China is reportedly taking measures to help its rising AI startups compete with tech giants.
As the Financial Times (FT) reported Monday, at least 17 cities have committed to offering “computing vouchers” for startups to help them pay for increasing data center costs amid a shortage of the type of chips that are vital to the artificial intelligence (AI) sector.
Those vouchers, the report said, will be worth the equivalent of between $140,000 and $280,000, and can be used for time in AI data centers where companies can train and run large language models (LLMs).

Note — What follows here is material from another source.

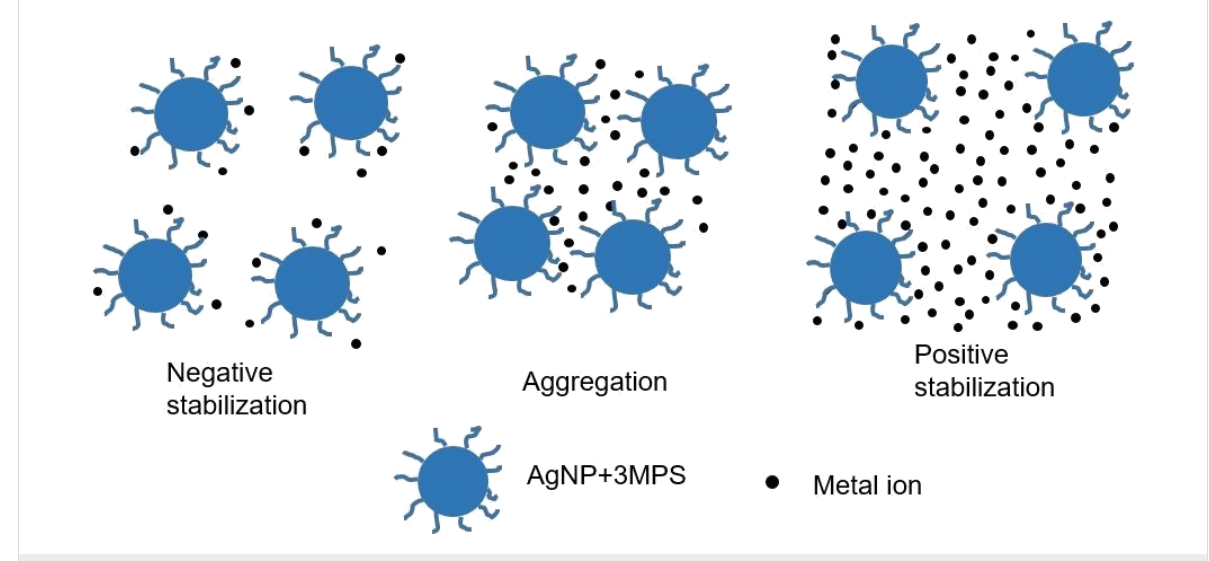
Figure 9: Model of the interaction of AgNP-3MPS and metal ions .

According to the report, industry experts say the move comes after internet companies with cloud computing services voided their contracts. That was because tougher measures in the U.S. led them to “hog the GPUs [graphics processing units] for themselves,” as one AI founder told the Financial Times.
The report, citing multiple unnamed sources familiar with the matter, noted that tech giants have taken steps to limit the rental of Nvidia’s GPUs and have reserved most of these stockpiled AI processors for in-house use and key clients.
This follows two years of limits by the White House on China’s access to AI chips, which has led companies to either stockpile chips or repurpose Nvidia gaming chips or resort to the black market, the report said.
“The scarcity of the expensive AI chips upon which OpenAI and other AI companies rely has been a concern for the companies,” PYMNTS wrote last month. “Nvidia currently dominates the chip market with a global market share of greater than 80%.”
That dominance has helped turn Nvidia into a $2 trillion company, and placed it at “the center of a generative AI revolution that quite literally cannot run without its products,” as reported here.
“We have the speed, scale and reach to help every company in every industry become an AI company,” Jensen Huang, founder and CEO of Nvidia, said during the company’s most recent quarterly earnings call. “The year ahead will bring major new product cycles with exceptional innovations to help propel our industry forward.”
Meanwhile, PYMNTS last year explored China’s role as the first major market economy to regulate AI.
That report noted that, given China’s status as the world’s largest producer of AI research, its oversight of the industry “will certainly add necessary context around the underlying structures and technical feasibility of different regulatory approaches.”